┌──

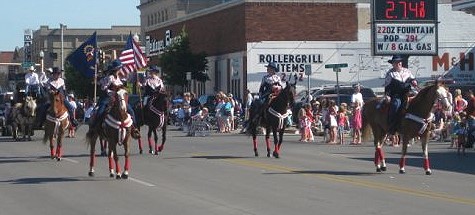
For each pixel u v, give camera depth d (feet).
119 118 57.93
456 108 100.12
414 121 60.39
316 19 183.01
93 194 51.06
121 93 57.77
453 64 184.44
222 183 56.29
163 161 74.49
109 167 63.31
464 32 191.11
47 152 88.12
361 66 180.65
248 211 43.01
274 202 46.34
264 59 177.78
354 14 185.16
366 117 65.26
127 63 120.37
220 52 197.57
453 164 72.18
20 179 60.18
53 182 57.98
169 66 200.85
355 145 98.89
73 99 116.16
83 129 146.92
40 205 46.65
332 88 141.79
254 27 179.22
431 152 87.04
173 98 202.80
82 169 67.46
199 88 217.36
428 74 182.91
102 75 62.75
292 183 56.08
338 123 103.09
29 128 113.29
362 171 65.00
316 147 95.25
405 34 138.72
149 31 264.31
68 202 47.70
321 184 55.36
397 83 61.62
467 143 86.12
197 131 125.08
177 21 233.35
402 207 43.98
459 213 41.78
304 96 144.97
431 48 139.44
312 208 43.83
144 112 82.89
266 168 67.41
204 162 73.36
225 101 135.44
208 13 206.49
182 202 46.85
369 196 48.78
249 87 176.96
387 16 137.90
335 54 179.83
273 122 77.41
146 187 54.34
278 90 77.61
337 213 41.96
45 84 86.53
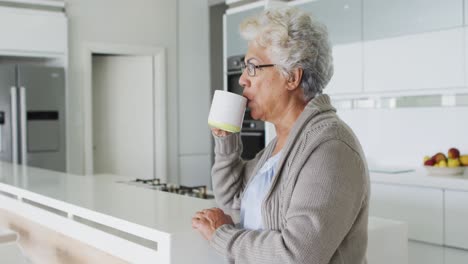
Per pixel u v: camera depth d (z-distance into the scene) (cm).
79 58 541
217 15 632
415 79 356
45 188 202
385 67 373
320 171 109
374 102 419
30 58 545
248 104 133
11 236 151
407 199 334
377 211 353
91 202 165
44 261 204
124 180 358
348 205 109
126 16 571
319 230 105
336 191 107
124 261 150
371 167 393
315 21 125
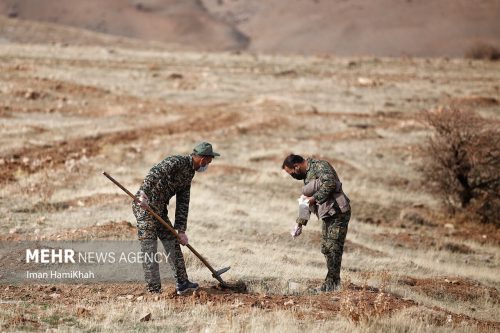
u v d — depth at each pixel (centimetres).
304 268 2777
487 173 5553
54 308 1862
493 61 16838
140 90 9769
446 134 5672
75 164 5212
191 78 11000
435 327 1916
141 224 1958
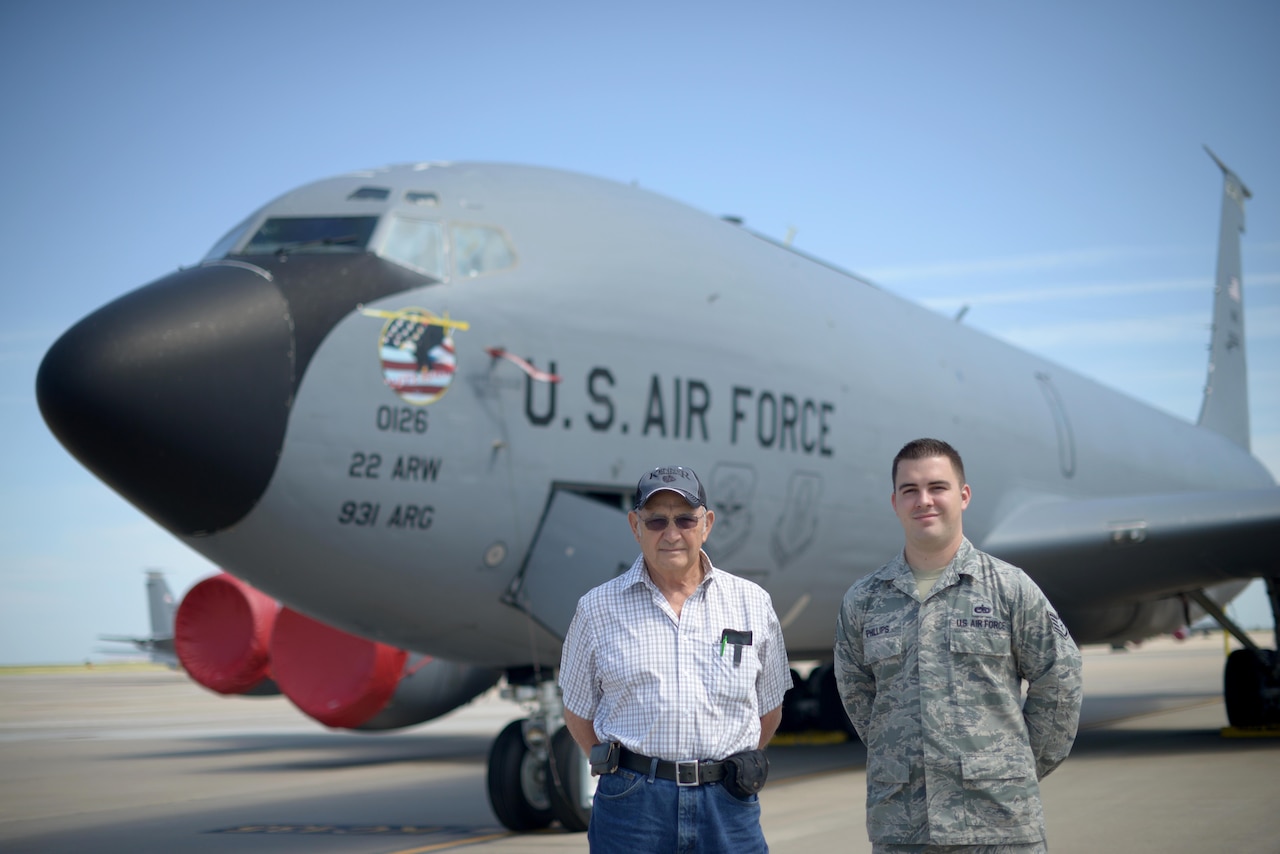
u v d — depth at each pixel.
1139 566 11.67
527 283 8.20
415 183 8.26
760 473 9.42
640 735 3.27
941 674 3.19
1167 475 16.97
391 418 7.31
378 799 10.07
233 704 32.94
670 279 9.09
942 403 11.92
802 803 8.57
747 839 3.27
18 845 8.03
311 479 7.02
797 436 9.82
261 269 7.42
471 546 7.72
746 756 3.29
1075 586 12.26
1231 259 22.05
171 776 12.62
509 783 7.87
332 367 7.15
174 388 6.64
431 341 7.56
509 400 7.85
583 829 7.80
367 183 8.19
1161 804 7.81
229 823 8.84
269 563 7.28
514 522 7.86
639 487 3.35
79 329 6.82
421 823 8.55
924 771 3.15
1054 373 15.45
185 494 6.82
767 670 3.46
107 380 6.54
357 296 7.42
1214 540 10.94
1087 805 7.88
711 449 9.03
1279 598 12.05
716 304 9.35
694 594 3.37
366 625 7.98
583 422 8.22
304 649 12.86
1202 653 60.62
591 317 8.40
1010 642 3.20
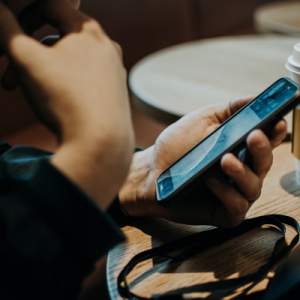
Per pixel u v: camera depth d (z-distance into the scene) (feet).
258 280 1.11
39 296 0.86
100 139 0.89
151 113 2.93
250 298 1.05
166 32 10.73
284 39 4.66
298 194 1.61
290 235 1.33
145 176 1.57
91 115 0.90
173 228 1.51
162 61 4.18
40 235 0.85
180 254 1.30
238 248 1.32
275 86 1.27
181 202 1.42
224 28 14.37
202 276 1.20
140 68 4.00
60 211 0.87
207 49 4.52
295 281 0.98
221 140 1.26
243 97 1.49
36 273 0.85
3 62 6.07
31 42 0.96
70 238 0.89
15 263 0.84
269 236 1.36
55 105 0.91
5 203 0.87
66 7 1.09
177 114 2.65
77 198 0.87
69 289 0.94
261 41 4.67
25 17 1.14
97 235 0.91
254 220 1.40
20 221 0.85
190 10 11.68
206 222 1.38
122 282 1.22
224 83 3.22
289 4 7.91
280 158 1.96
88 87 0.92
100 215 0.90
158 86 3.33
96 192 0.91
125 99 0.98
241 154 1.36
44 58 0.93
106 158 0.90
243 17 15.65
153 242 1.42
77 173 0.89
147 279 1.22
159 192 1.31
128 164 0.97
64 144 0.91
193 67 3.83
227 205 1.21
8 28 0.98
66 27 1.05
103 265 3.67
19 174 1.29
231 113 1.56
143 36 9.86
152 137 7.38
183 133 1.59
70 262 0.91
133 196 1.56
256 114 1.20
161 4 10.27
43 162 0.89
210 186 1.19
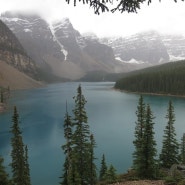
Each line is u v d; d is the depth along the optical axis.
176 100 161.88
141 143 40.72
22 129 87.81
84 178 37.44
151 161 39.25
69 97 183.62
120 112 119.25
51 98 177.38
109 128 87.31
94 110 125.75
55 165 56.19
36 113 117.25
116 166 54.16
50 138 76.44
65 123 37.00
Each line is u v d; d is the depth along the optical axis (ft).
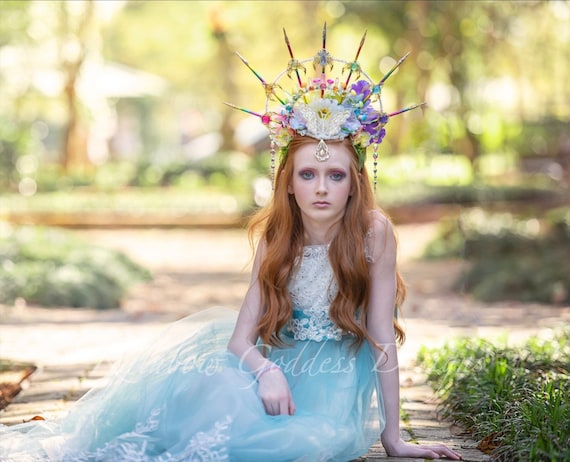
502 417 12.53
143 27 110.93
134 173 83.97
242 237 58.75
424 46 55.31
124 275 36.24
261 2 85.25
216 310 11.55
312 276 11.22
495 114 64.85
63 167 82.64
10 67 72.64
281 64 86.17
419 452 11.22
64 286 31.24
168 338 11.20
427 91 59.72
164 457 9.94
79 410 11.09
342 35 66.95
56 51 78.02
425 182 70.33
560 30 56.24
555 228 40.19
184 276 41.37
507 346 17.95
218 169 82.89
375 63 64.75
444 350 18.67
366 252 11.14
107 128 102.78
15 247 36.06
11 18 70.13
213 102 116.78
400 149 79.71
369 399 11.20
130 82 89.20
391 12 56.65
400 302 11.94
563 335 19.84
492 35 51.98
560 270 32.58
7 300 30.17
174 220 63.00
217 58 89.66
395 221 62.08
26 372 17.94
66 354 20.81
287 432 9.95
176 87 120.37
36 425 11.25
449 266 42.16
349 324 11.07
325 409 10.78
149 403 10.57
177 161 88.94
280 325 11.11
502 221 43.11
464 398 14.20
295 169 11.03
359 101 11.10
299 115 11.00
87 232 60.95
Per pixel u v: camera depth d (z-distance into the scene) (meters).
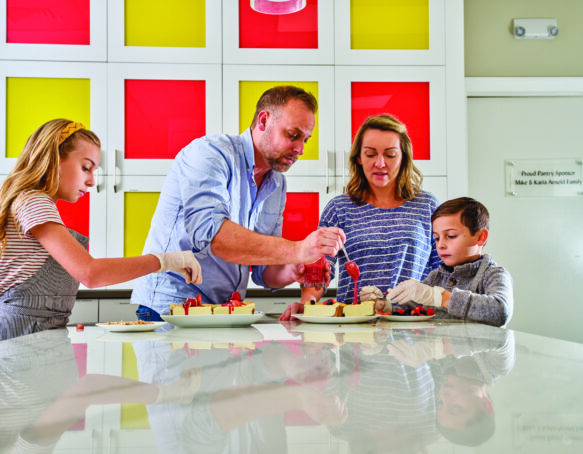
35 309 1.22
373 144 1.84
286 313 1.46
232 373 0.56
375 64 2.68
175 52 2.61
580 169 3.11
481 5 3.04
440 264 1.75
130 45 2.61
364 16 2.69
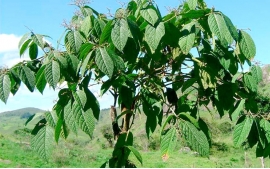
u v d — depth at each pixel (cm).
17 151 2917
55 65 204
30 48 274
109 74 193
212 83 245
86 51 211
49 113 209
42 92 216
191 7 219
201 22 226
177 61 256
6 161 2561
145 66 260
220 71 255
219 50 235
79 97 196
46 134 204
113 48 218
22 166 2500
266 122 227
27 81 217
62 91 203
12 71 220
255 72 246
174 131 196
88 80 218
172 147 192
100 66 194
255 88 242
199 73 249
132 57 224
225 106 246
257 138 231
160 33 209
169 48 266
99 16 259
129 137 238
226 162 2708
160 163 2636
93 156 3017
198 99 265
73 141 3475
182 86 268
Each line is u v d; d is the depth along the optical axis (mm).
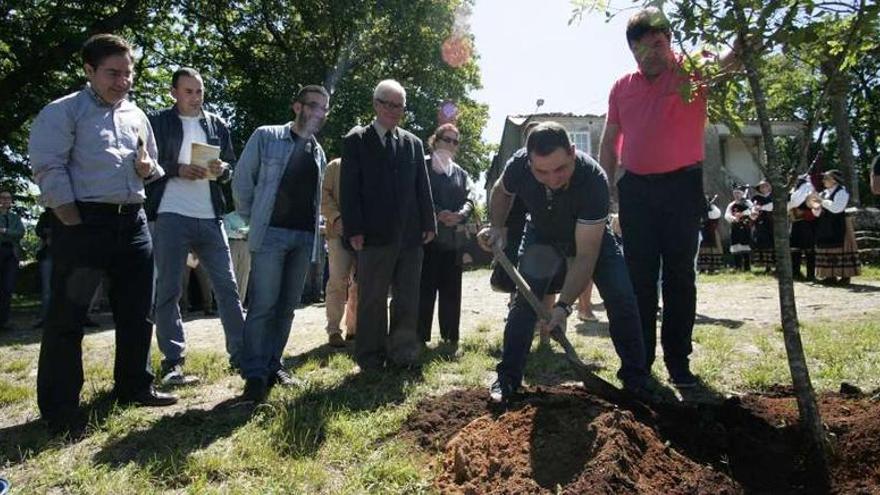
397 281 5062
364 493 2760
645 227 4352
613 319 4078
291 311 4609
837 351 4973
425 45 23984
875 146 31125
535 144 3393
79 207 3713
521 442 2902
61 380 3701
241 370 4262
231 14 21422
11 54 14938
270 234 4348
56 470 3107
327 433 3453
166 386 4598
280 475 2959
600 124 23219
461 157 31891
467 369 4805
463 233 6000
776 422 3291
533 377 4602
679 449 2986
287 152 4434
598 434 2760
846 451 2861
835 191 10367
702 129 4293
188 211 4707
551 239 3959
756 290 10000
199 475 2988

└──

REQUIRED WORK. Return every entry unchanged and skip the pictures.

EXERCISE ANSWER.
For each pixel u v, give camera depth d (feet).
119 118 57.93
456 108 100.12
414 121 60.39
316 19 183.01
93 194 51.06
121 93 57.77
453 64 184.44
222 183 56.29
163 161 74.49
109 167 63.31
464 32 191.11
47 152 88.12
361 66 180.65
248 211 43.01
274 202 46.34
264 59 177.78
354 14 185.16
366 117 65.26
127 63 120.37
220 52 197.57
453 164 72.18
20 179 60.18
53 182 57.98
169 66 200.85
355 145 98.89
73 99 116.16
83 129 146.92
40 205 46.65
332 88 141.79
254 27 179.22
431 152 87.04
173 98 202.80
82 169 67.46
199 88 217.36
428 74 182.91
102 75 62.75
292 183 56.08
338 123 103.09
29 128 113.29
362 171 65.00
316 147 95.25
405 34 138.72
149 31 264.31
68 202 47.70
321 184 55.36
397 83 61.62
467 143 86.12
197 131 125.08
177 21 233.35
402 207 43.98
459 213 41.78
304 96 144.97
431 48 139.44
312 208 43.83
144 112 82.89
266 168 67.41
204 162 73.36
225 101 135.44
208 13 206.49
182 202 46.85
369 196 48.78
249 87 176.96
387 16 137.90
335 54 179.83
273 122 77.41
146 187 54.34
278 90 77.61
337 213 41.96
45 84 86.53
Per pixel u v: camera depth d (z-distance into the scene) (cm).
79 58 541
217 15 632
415 79 356
45 188 202
385 67 373
320 171 109
374 102 419
30 58 545
248 104 133
11 236 151
407 199 334
377 211 353
91 202 165
44 261 204
124 180 358
348 205 109
126 16 571
319 230 105
336 191 107
124 261 150
371 167 393
315 21 125
u v d — depth at each pixel (centimetres).
304 268 2777
487 173 5553
54 308 1862
493 61 16838
140 90 9769
446 134 5672
75 164 5212
191 78 11000
435 327 1916
141 224 1958
u v d — depth at each pixel.
1139 566 11.67
527 283 8.20
415 183 8.26
760 473 9.42
640 735 3.27
941 674 3.19
1167 475 16.97
391 418 7.31
378 799 10.07
233 704 32.94
670 279 9.09
942 403 11.92
802 803 8.57
747 839 3.27
18 845 8.03
311 479 7.02
797 436 9.82
261 269 7.42
471 546 7.72
746 756 3.29
1075 586 12.26
1231 259 22.05
171 776 12.62
509 783 7.87
332 367 7.15
174 388 6.64
431 341 7.56
509 400 7.85
583 829 7.80
367 183 8.19
1161 804 7.81
229 823 8.84
269 563 7.28
514 522 7.86
639 487 3.35
79 329 6.82
421 823 8.55
924 771 3.15
1054 373 15.45
185 494 6.82
767 670 3.46
107 380 6.54
357 296 7.42
1214 540 10.94
1087 805 7.88
711 449 9.03
1279 598 12.05
716 304 9.35
694 594 3.37
366 625 7.98
583 422 8.22
304 649 12.86
1202 653 60.62
591 317 8.40
1010 642 3.20
Per pixel u v: camera depth d (z-distance into the scene) (feet).
258 280 1.11
39 296 0.86
100 139 0.89
151 113 2.93
250 298 1.05
166 32 10.73
284 39 4.66
298 194 1.61
290 235 1.33
145 176 1.57
91 115 0.90
173 228 1.51
162 61 4.18
40 235 0.85
180 254 1.30
238 248 1.32
275 86 1.27
181 202 1.42
224 28 14.37
202 276 1.20
140 68 4.00
60 211 0.87
207 49 4.52
295 281 0.98
221 140 1.26
243 97 1.49
36 273 0.85
3 62 6.07
31 42 0.96
70 238 0.89
15 263 0.84
269 236 1.36
55 105 0.91
5 203 0.87
66 7 1.09
177 114 2.65
77 198 0.87
69 289 0.94
261 41 4.67
25 17 1.14
97 235 0.91
254 220 1.40
20 221 0.85
190 10 11.68
206 222 1.38
122 282 1.22
224 83 3.22
289 4 7.91
280 158 1.96
88 87 0.92
100 215 0.90
158 86 3.33
96 192 0.91
125 99 0.98
241 154 1.36
44 58 0.93
106 158 0.90
243 17 15.65
153 242 1.42
77 173 0.89
147 279 1.22
159 192 1.31
128 164 0.97
64 144 0.91
193 67 3.83
227 205 1.21
8 28 0.98
66 27 1.05
103 265 3.67
19 174 1.29
231 113 1.56
143 36 9.86
152 137 7.38
183 133 1.59
70 262 0.91
133 196 1.56
256 114 1.20
161 4 10.27
43 162 0.89
210 186 1.19
Each line is u v d; d is the depth along the optical axis.
176 100 161.88
141 143 40.72
22 129 87.81
84 178 37.44
151 161 39.25
69 97 183.62
120 112 119.25
51 98 177.38
109 128 87.31
94 110 125.75
55 165 56.19
36 113 117.25
116 166 54.16
50 138 76.44
65 123 37.00
Each line is u v d; d is the depth along the optical axis (ft).
502 417 12.53
143 27 110.93
134 173 83.97
242 237 58.75
424 46 55.31
124 275 36.24
261 2 85.25
216 310 11.55
312 276 11.22
495 114 64.85
63 167 82.64
10 67 72.64
281 64 86.17
419 452 11.22
64 286 31.24
168 338 11.20
427 91 59.72
164 457 9.94
79 410 11.09
342 35 66.95
56 51 78.02
425 182 70.33
560 30 56.24
555 228 40.19
184 276 41.37
507 346 17.95
218 169 82.89
375 63 64.75
444 350 18.67
366 252 11.14
107 128 102.78
15 247 36.06
11 18 70.13
213 102 116.78
400 149 79.71
369 399 11.20
130 82 89.20
391 12 56.65
400 302 11.94
563 335 19.84
492 35 51.98
560 270 32.58
7 300 30.17
174 220 63.00
217 58 89.66
395 221 62.08
26 372 17.94
66 354 20.81
287 432 9.95
176 87 120.37
36 425 11.25
449 266 42.16
349 324 11.07
325 409 10.78
149 403 10.57
177 161 88.94
280 325 11.11
502 221 43.11
464 398 14.20
295 169 11.03
359 101 11.10
299 115 11.00
87 232 60.95
Per pixel u v: camera depth d (z-distance into the scene) (meters).
35 309 1.22
373 144 1.84
286 313 1.46
232 373 0.56
375 64 2.68
175 52 2.61
580 169 3.11
481 5 3.04
440 264 1.75
130 45 2.61
364 16 2.69
u v d — depth at each pixel (cm).
17 151 2917
55 65 204
30 48 274
109 74 193
212 83 245
86 51 211
49 113 209
42 92 216
191 7 219
201 22 226
177 61 256
6 161 2561
145 66 260
220 71 255
219 50 235
79 97 196
46 134 204
113 48 218
22 166 2500
266 122 227
27 81 217
62 91 203
12 71 220
255 72 246
174 131 196
88 80 218
172 147 192
100 66 194
255 88 242
199 73 249
132 57 224
225 106 246
257 138 231
160 33 209
169 48 266
99 16 259
129 137 238
226 162 2708
160 163 2636
93 156 3017
198 99 265
73 141 3475
182 86 268
Each line is u v d; d is the depth along the optical axis (mm).
397 281 5062
364 493 2760
645 227 4352
613 319 4078
291 311 4609
837 351 4973
425 45 23984
875 146 31125
535 144 3393
79 207 3713
521 442 2902
61 380 3701
241 370 4262
231 14 21422
11 54 14938
270 234 4348
56 470 3107
327 433 3453
166 386 4598
280 475 2959
600 124 23219
461 157 31891
467 369 4805
463 233 6000
776 422 3291
533 377 4602
679 449 2986
287 152 4434
598 434 2760
846 451 2861
835 191 10367
702 129 4293
188 211 4707
551 239 3959
756 290 10000
199 475 2988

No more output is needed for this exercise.